··· DOCUMENT PASSAGE ···

Allowing it all at the table

Ever since I first heard John Lennox speak at a conference, I’ve been learning how to defend the Christian faith and learning more about the intellectual side of it. Reading the likes of John Lennox, William Lane Craig and Alister McGrath have helped to prepare me to answer questions and objections from atheists. The recent Unbelievable conference was on the theme of C.S. Lewis and I learned a lot about how to present my answers more creatively, particularly online. However, by the end of the conference I felt God was calling me to do something else with my faith, something else that is currently requiring me to work 50 miles from home.

In his recent blog post [1], Peter Enns asked 3 devastating questions that really stopped me in my tracks;

  • What are your one or two biggest obstacles to staying Christian?
  • What are those road blocks you keep running into?
  • What are those issues that won’t go away and make you wonder why you keep going at all?

As I thought about these questions, I realized that I find myself increasingly having to defend the Christian faith from other Christians, not atheists. This could be because I spend more time in Christian circles than in others, but even when I look elsewhere, the posts I comment on are the ones where Christians are launching attacks on others and using the Bible to do it. Most of the places I have these discussions are on the internet, which is not known for its decorum. But Christians don’t get a free pass just because they can’t be seen. Virtually all the discussions between Christians are to do with interpretations of scripture and this is how I came to find Peter Enns work. I’ve found his book Inspiration and Incarnation particularly useful in understanding the nature of scripture. He has his fair share of critics but every author does.

··· PROVIDED MATERIAL ···

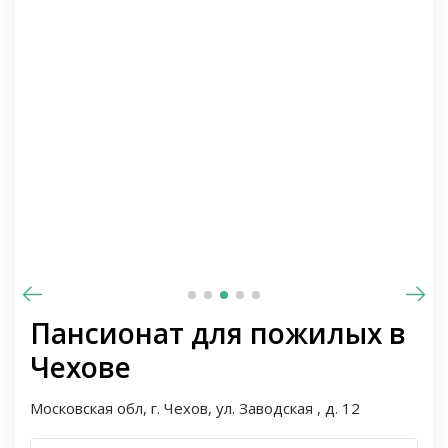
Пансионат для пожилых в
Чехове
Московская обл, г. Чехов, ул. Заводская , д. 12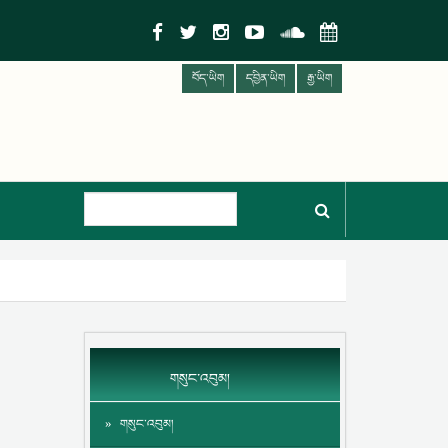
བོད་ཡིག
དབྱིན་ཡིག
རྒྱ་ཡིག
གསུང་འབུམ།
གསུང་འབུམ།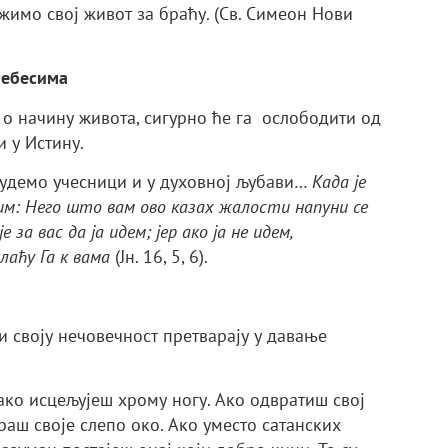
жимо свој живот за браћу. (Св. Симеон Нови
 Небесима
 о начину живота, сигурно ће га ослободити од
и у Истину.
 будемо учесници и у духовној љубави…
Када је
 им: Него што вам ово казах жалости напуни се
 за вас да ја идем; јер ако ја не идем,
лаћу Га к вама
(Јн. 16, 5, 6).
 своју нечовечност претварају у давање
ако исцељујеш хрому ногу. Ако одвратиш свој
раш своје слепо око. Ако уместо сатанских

···

_ACTIONS TO TAKE_:
A - Update the passage on defending the Christian faith: begin at the words "Allowing it all" and stop after "miles from home.", replacing "conference" with "seminar".
B - Name every person mentioned by name in the passage on defending the Christian faith.

_WRITTEN ANSWERS_:
A -
Allowing it all at the table

Ever since I first heard John Lennox speak at a seminar, I’ve been learning how to defend the Christian faith and learning more about the intellectual side of it. Reading the likes of John Lennox, William Lane Craig and Alister McGrath have helped to prepare me to answer questions and objections from atheists. The recent Unbelievable seminar was on the theme of C.S. Lewis and I learned a lot about how to present my answers more creatively, particularly online. However, by the end of the seminar I felt God was calling me to do something else with my faith, something else that is currently requiring me to work 50 miles from home.

B - John Lennox, William Lane Craig, Alister McGrath, C.S. Lewis, Peter Enns